=== Work instruction ===
Would you copy the lines below exactly and omit the images?

=== Input data ===
-- Opening Marker --

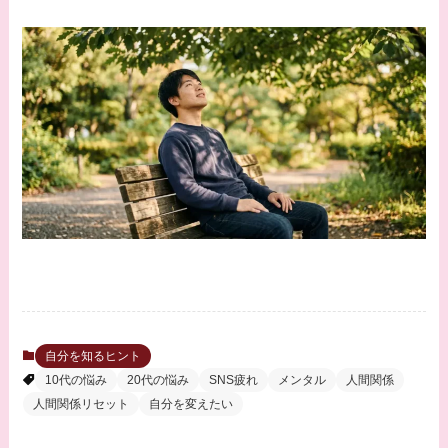
自分を知るヒント
10代の悩み
20代の悩み
SNS疲れ
メンタル
人間関係
人間関係リセット
自分を変えたい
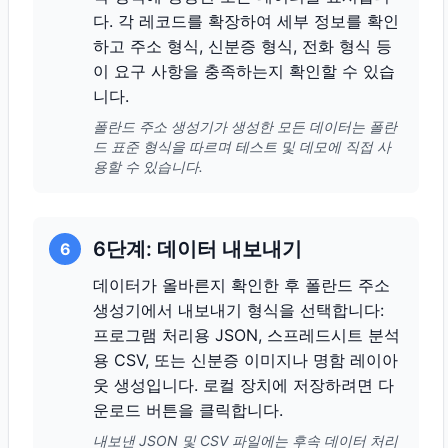
다. 각 레코드를 확장하여 세부 정보를 확인
하고 주소 형식, 신분증 형식, 전화 형식 등
이 요구 사항을 충족하는지 확인할 수 있습
니다.
폴란드 주소 생성기가 생성한 모든 데이터는 폴란
드 표준 형식을 따르며 테스트 및 데모에 직접 사
용할 수 있습니다.
6단계: 데이터 내보내기
6
데이터가 올바른지 확인한 후 폴란드 주소
생성기에서 내보내기 형식을 선택합니다:
프로그램 처리용 JSON, 스프레드시트 분석
용 CSV, 또는 신분증 이미지나 명함 레이아
웃 생성입니다. 로컬 장치에 저장하려면 다
운로드 버튼을 클릭합니다.
내보낸 JSON 및 CSV 파일에는 후속 데이터 처리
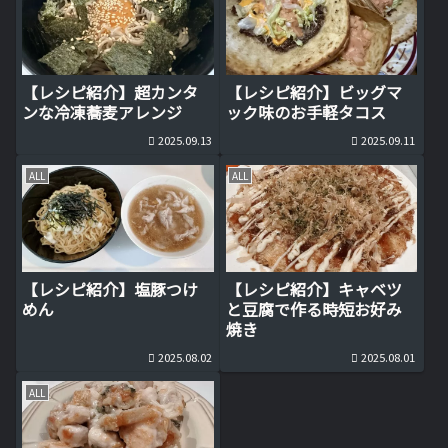
【レシピ紹介】超カンタ
【レシピ紹介】ビッグマ
ンな冷凍蕎麦アレンジ
ック味のお手軽タコス
2025.09.13
2025.09.11
ALL
ALL
【レシピ紹介】塩豚つけ
【レシピ紹介】キャベツ
めん
と豆腐で作る時短お好み
焼き
2025.08.02
2025.08.01
ALL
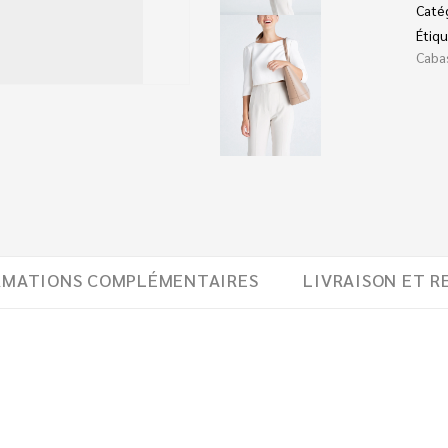
Caté
Étiqu
Caba
RMATIONS COMPLÉMENTAIRES
LIVRAISON ET R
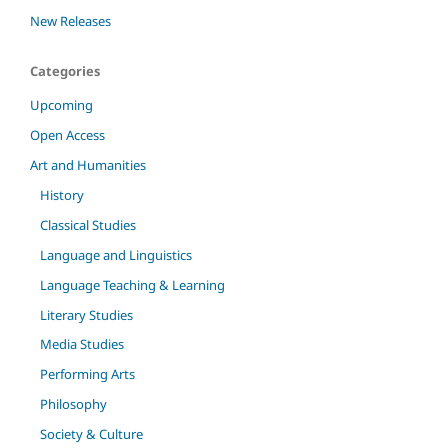
New Releases
Categories
Upcoming
Open Access
Art and Humanities
History
Classical Studies
Language and Linguistics
Language Teaching & Learning
Literary Studies
Media Studies
Performing Arts
Philosophy
Society & Culture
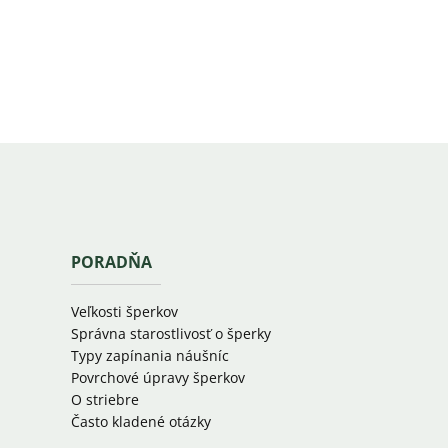
PORADŇA
Veľkosti šperkov
Správna starostlivosť o šperky
Typy zapínania náušníc
Povrchové úpravy šperkov
O striebre
Často kladené otázky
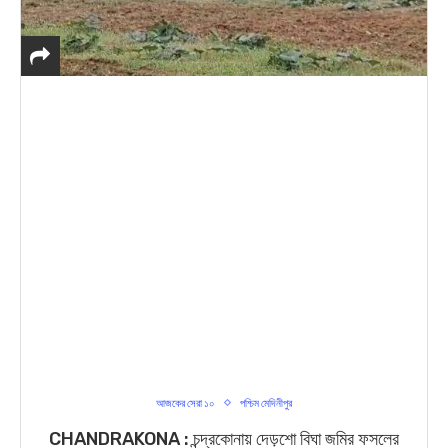
আজকের সেরা ১০
পশ্চিম মেদিনীপুর
CHANDRAKONA : চন্দ্রকোনায় দেড়শো বিঘা জমির ফসলের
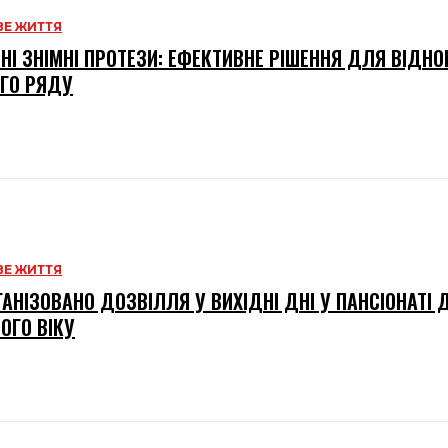
Е ЖИТТЯ
НІ ЗНІМНІ ПРОТЕЗИ: ЕФЕКТИВНЕ РІШЕННЯ ДЛЯ ВІДН
ГО РЯДУ
Е ЖИТТЯ
ГАНІЗОВАНО ДОЗВІЛЛЯ У ВИХІДНІ ДНІ У ПАНСІОНАТІ
ОГО ВІКУ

-- Closing Marker --

=== Result ===
自分を知るヒント
10代の悩み
20代の悩み
SNS疲れ
メンタル
人間関係
人間関係リセット
自分を変えたい
다. 각 레코드를 확장하여 세부 정보를 확인
하고 주소 형식, 신분증 형식, 전화 형식 등
이 요구 사항을 충족하는지 확인할 수 있습
니다.
폴란드 주소 생성기가 생성한 모든 데이터는 폴란
드 표준 형식을 따르며 테스트 및 데모에 직접 사
용할 수 있습니다.
6단계: 데이터 내보내기
6
데이터가 올바른지 확인한 후 폴란드 주소
생성기에서 내보내기 형식을 선택합니다:
프로그램 처리용 JSON, 스프레드시트 분석
용 CSV, 또는 신분증 이미지나 명함 레이아
웃 생성입니다. 로컬 장치에 저장하려면 다
운로드 버튼을 클릭합니다.
내보낸 JSON 및 CSV 파일에는 후속 데이터 처리
【レシピ紹介】超カンタ
【レシピ紹介】ビッグマ
ンな冷凍蕎麦アレンジ
ック味のお手軽タコス
2025.09.13
2025.09.11
ALL
ALL
【レシピ紹介】塩豚つけ
【レシピ紹介】キャベツ
めん
と豆腐で作る時短お好み
焼き
2025.08.02
2025.08.01
ALL
Caté
Étiqu
Caba
RMATIONS COMPLÉMENTAIRES
LIVRAISON ET R
New Releases
Categories
Upcoming
Open Access
Art and Humanities
History
Classical Studies
Language and Linguistics
Language Teaching & Learning
Literary Studies
Media Studies
Performing Arts
Philosophy
Society & Culture
PORADŇA
Veľkosti šperkov
Správna starostlivosť o šperky
Typy zapínania náušníc
Povrchové úpravy šperkov
O striebre
Často kladené otázky
আজকের সেরা ১০
পশ্চিম মেদিনীপুর
CHANDRAKONA : চন্দ্রকোনায় দেড়শো বিঘা জমির ফসলের
Е ЖИТТЯ
НІ ЗНІМНІ ПРОТЕЗИ: ЕФЕКТИВНЕ РІШЕННЯ ДЛЯ ВІДН
ГО РЯДУ
Е ЖИТТЯ
ГАНІЗОВАНО ДОЗВІЛЛЯ У ВИХІДНІ ДНІ У ПАНСІОНАТІ
ОГО ВІКУ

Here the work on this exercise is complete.